Together, the old and new team members worked their way through various potential problems, and eventually methodically identified the cause, a problem with the Science Instrument and Command & Data Handling unit, where the payload computer resides. The decision was made to switch to the backup side of the Science Instrument and Command & Data Handling unit, and then a plan was developed. Over 50 experts reviewed the process before engineers engaged in 15 straight hours of commanding from the ground, which included safely turning off the main computer and then using a backup computer on the telescope.
Nzinga Tull, Hubble systems anomaly response manager at NASA’s Goddard Space Flight Center in Greenbelt, Maryland, works in the control room July 15 to restore Hubble to full science operations.
Credits: NASA GSFC/Rebecca Roth
“Several boxes also had to be powered on that were never turned on before in space, and other hardware needed their interfaces switched,” said Jim Jeletic, Hubble deputy project manager at Goddard. “There was no reason to believe that all of this wouldn’t work, but it’s the team’s job to be nervous and think of everything that could go wrong and how we might compensate for it.

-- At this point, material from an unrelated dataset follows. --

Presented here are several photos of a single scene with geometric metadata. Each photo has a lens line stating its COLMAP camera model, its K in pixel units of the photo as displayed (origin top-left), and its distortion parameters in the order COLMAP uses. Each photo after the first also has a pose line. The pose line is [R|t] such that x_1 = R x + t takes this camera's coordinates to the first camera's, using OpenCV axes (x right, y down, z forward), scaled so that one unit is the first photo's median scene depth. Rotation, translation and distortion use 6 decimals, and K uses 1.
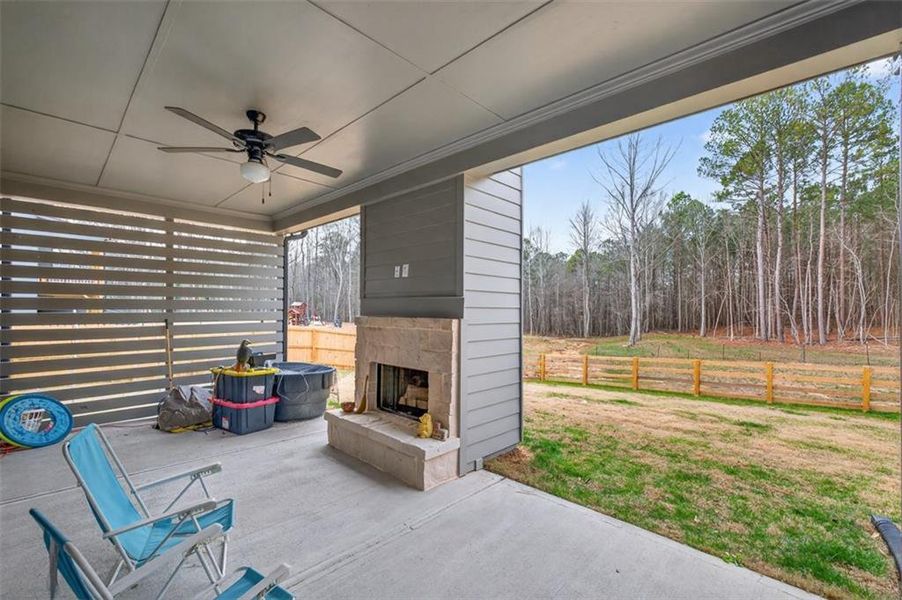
lens RADIAL K [[381.8, 0, 448.7], [0, 381.8, 301.2], [0, 0, 1]] dist [0.002014, 0.000128]
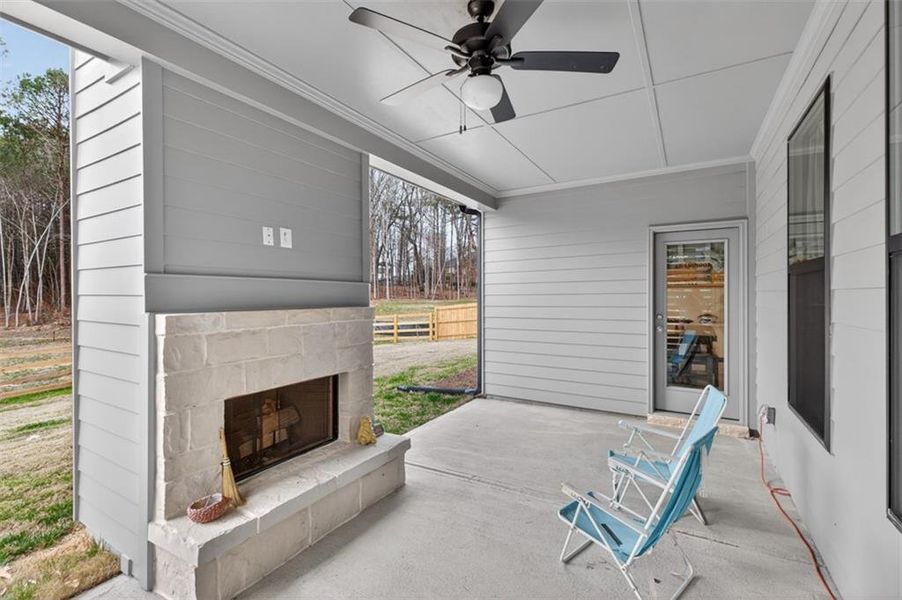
lens RADIAL K [[393.9, 0, 446.8], [0, 393.9, 294.8], [0, 0, 1]] dist [0.000861, 0.000161]
pose [[-0.219942, -0.003213, 0.975508, -0.899005], [-0.019074, 0.999818, -0.001007, 0.013425], [-0.975327, -0.018828, -0.219963, 0.945142]]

The team meticulously planned and tested every small step on the ground to make sure they got it right.” On July 15, the team determined the switch was successful. The science instruments were then successfully turned back on, with Hubble taking scientific data once again on July 17.
NASA said that most observations missed while science operations were suspended will be rescheduled, so look for more data and images to come from the most famous space telescope.